Dr Taqwaddin Husin: Kedisiplinan Orang Jepang Patut Diteladani

Dr Taqwaddin Husin • Foto Ist.

Mereka sudah terbiasa berpikir dan bekerja dengan pendekatan 5W+1H, yaitu apa pertemuannya, siapa saja terlibat yang melakukannya, dimana pertemuan itu dilakukan, kapan jadwal dilakukannya pertemuan, mengapa pentingnya pertemuan itu, serta bagaimana pertemuan itu dilakukan dan apa target capaiannya.

Iya, semua itu sudah dirinci sedemikian rupa, sehingga semua peserta tidak ada yang melewatkan satu menit pun untuk tidak mengikuti acara.
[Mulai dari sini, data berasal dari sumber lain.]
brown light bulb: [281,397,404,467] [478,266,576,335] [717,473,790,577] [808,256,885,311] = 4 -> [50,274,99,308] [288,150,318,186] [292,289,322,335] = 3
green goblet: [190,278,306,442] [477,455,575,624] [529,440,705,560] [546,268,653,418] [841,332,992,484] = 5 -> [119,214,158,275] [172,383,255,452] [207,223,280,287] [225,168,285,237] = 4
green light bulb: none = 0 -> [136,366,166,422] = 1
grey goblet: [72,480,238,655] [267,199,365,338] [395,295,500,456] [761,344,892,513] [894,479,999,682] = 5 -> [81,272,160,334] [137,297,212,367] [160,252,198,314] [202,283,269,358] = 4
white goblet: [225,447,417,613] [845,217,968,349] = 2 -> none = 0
Perencanaan yang matang didukung dengan ketaatan pada waktu, menjadikan orang Jepang dikenal paling disiplin. Paling tepat waktu. Hemat saya, inilah yang menjadi pendorong utama keperkasaan SDM Jepang.
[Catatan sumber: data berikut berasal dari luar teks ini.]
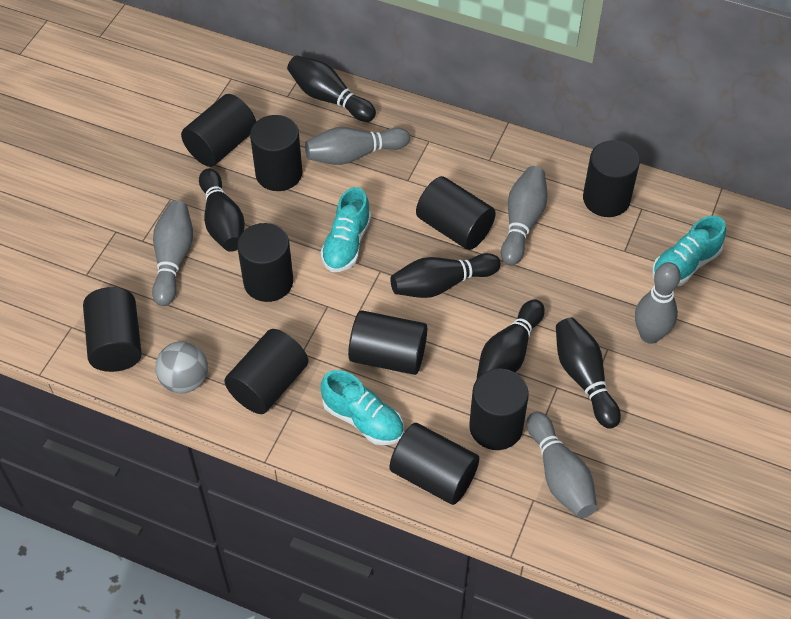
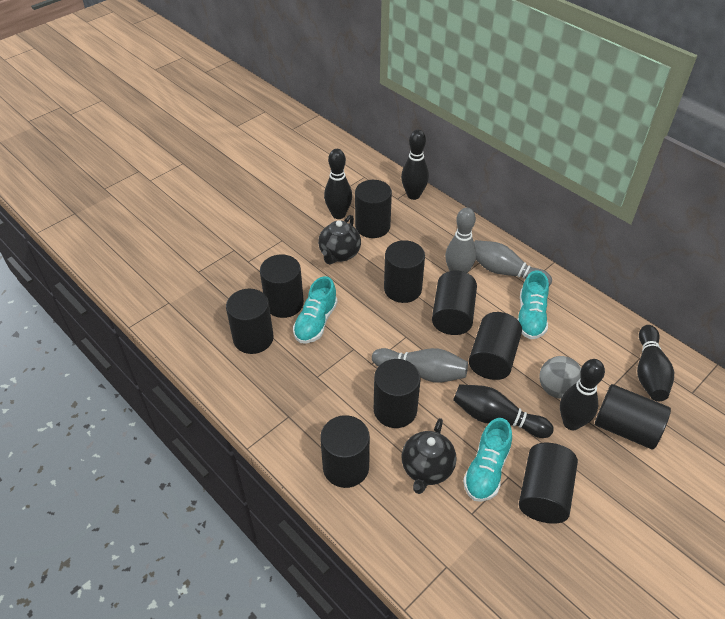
black teapot: none = 0 -> [318,215,361,264] [402,418,457,494] = 2
grey bowling pin: [152,201,193,306] [305,127,410,165] [501,166,548,266] [527,412,597,518] [635,262,681,344] = 5 -> [372,348,468,382] [445,208,476,273] [474,240,552,286] = 3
Pelajaran ketiga yang saya ingat dari budaya Jepang adalah pada soal kejujuran dan integritas mereka. Selama belasan tahun saya berteman dengan orang Jepang, kesan saya mereka orang yang jujur dan berintegritas. Mereka secara terus terang merasa bersalah jika memang telah melakukan kesalahan.
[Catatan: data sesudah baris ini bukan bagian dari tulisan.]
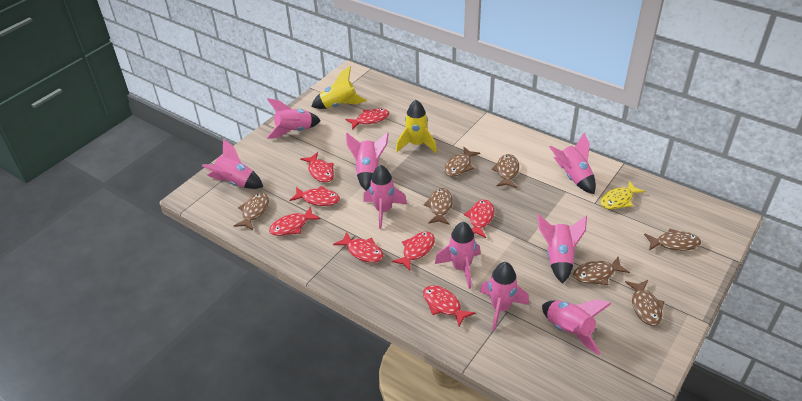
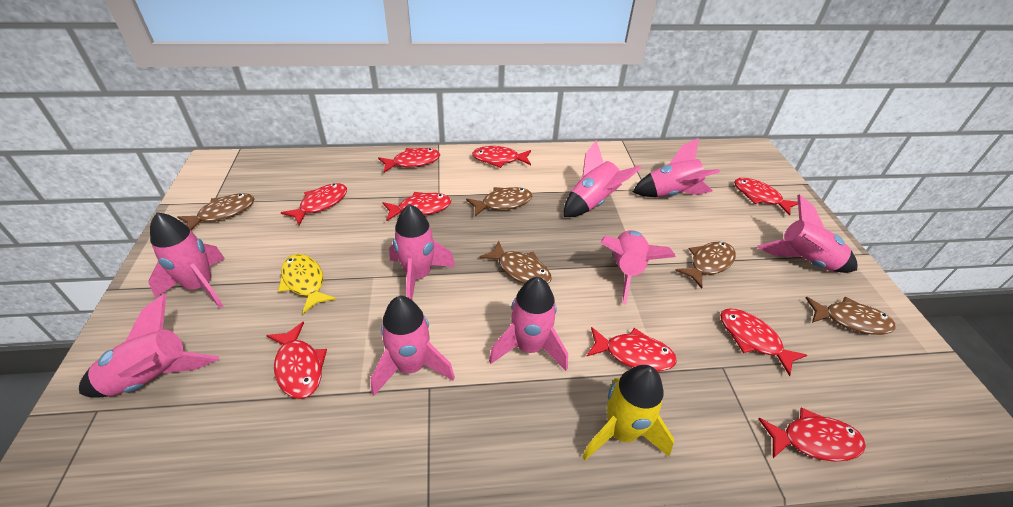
brown fish: [234,193,269,230] [424,188,453,225] [444,146,480,177] [491,154,519,188] [573,257,630,285] [625,280,665,326] [644,228,701,251] = 7 -> [177,193,254,230] [466,187,532,217] [480,241,552,284] [675,242,736,289] [806,297,896,335] = 5
red fish: [269,206,321,236] [289,186,340,206] [300,152,334,183] [333,232,383,263] [345,108,390,130] [392,232,435,271] [423,285,475,327] [464,200,494,238] = 8 -> [266,322,327,399] [281,183,347,225] [378,148,440,173] [382,192,451,221] [472,146,531,168] [586,327,677,372] [720,309,807,376] [734,178,798,216] [758,407,866,461] = 9
yellow rocket: [311,66,367,109] [396,100,437,153] = 2 -> [582,365,674,460] = 1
Bagi mereka, lebih baik harakiri (bunuh diri) daripada melakukan hal curang yang memalukan. Tidak lazim bagi mereka mengalihkan diri sembari mencari kambing hitam. Itu tidak ada di budaya mereka.

Kejujuran dan integritas inilah yang menjadikan penegakan hukum di Jepang dipatuhi. Hakim disana sangat disegani dan dimuliakan. Karena Kaneko Sensei memperkenalkan saya, selain sebagai Akademisi juga sebagai Hakim (Saikanban) sehingga saya mengalami perlakuan yang patut selama di Jepang.

Budaya lain yang patut kita teladani dari Jepang adalah pada karakter mereka sebagai pekerja keras yang tekun dan gigih. Karakter ini diakui oleh semua bangsa lain di dunia. Dan, Jepang telah membuktikan mereka sebagai bangsa pekerja keras yang tangguh.